▶ [Data provided]

--- START ---

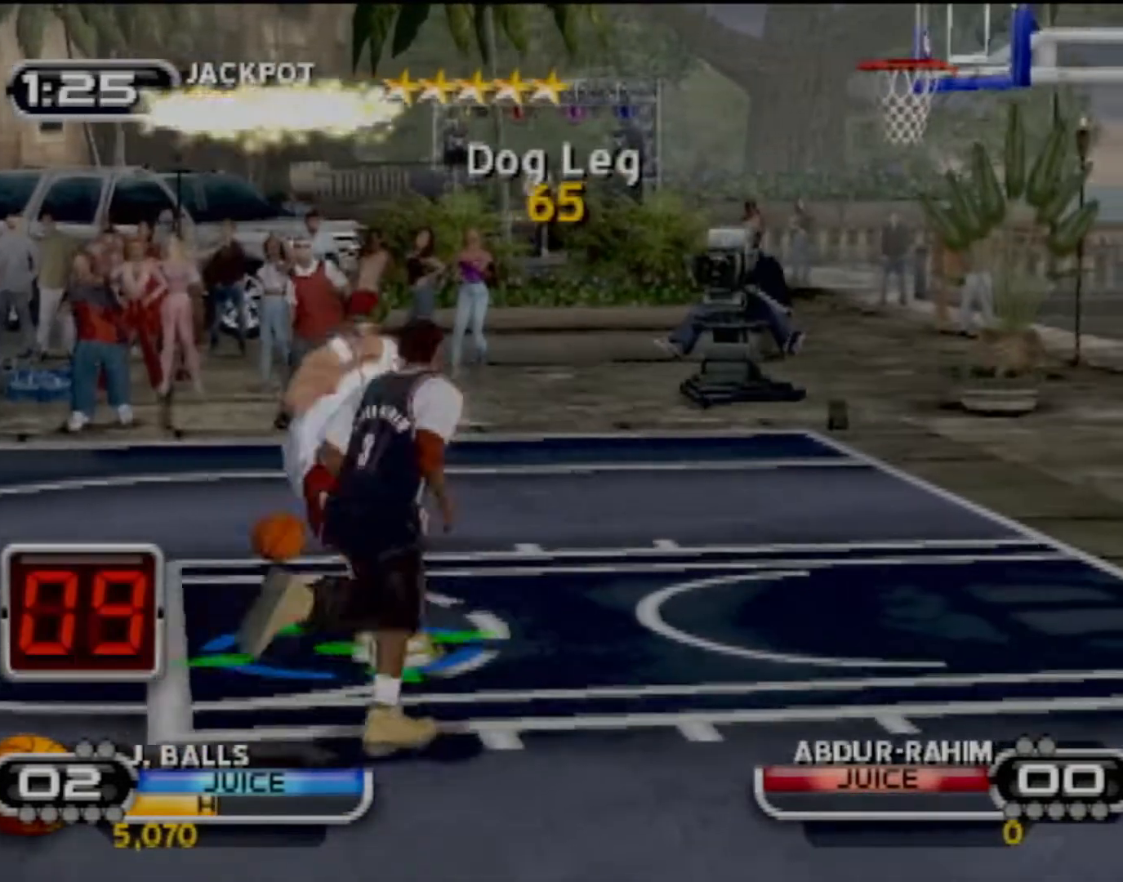
{"buttons": [], "left_stick": "up-left", "events": [[134, "R2", "up"], [134, "SQUARE", "up"], [401, "left_stick", "up-left"]]}
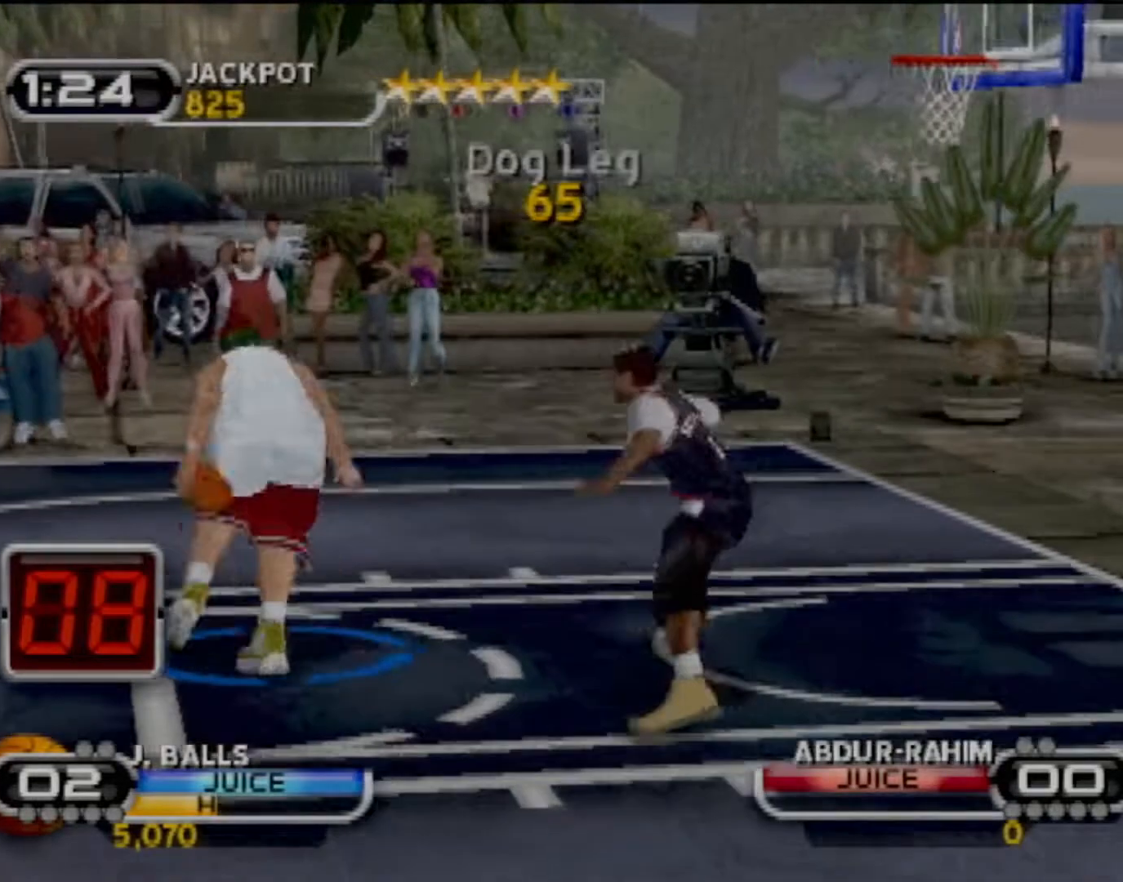
{"buttons": ["R2"], "left_stick": "left", "events": [[66, "left_stick", "left"], [433, "R2", "down"]]}
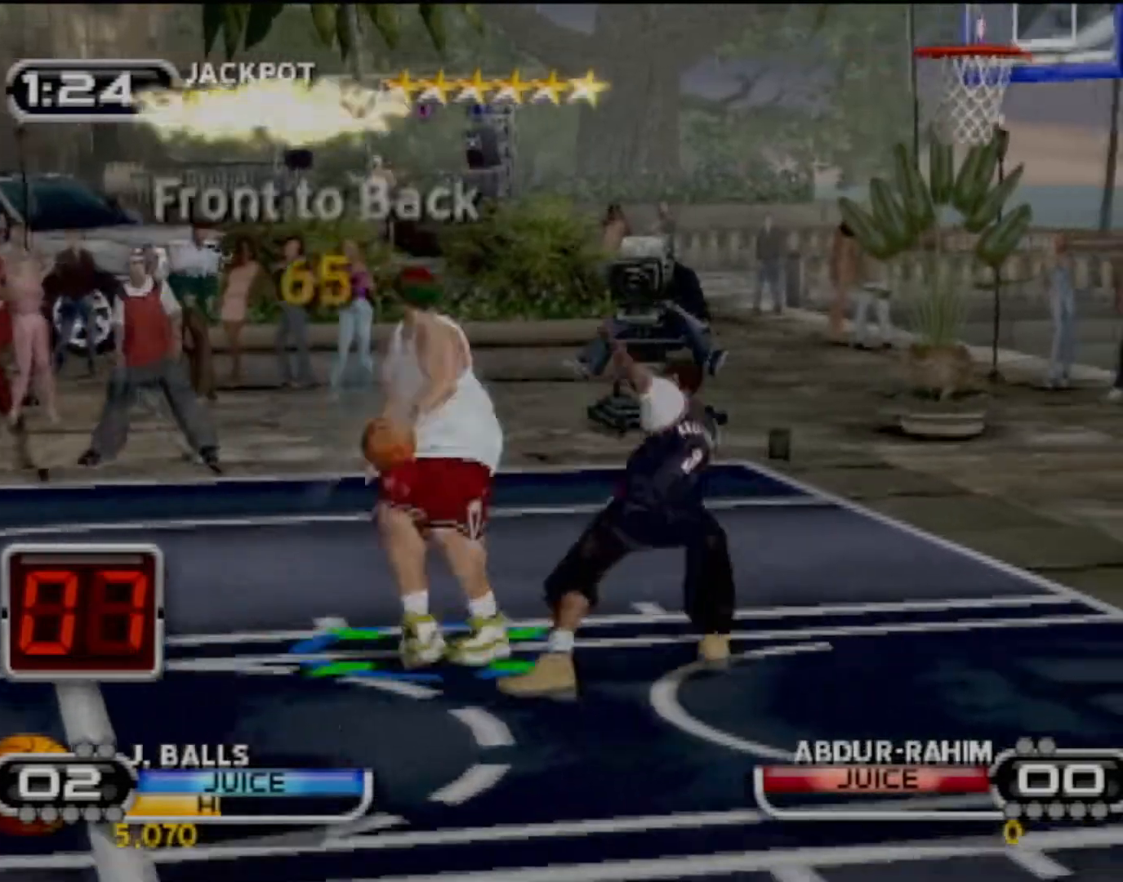
{"buttons": [], "left_stick": "down-left", "events": [[67, "R2", "up"], [300, "left_stick", "down-left"]]}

--- END ---

▶ [What is expected]
The result should be the listing above, restated exactly, with no pictures in it.

▶ [Response area]
{"buttons": [], "left_stick": "up-left", "events": [[134, "R2", "up"], [134, "SQUARE", "up"], [401, "left_stick", "up-left"]]}
{"buttons": ["R2"], "left_stick": "left", "events": [[66, "left_stick", "left"], [433, "R2", "down"]]}
{"buttons": [], "left_stick": "down-left", "events": [[67, "R2", "up"], [300, "left_stick", "down-left"]]}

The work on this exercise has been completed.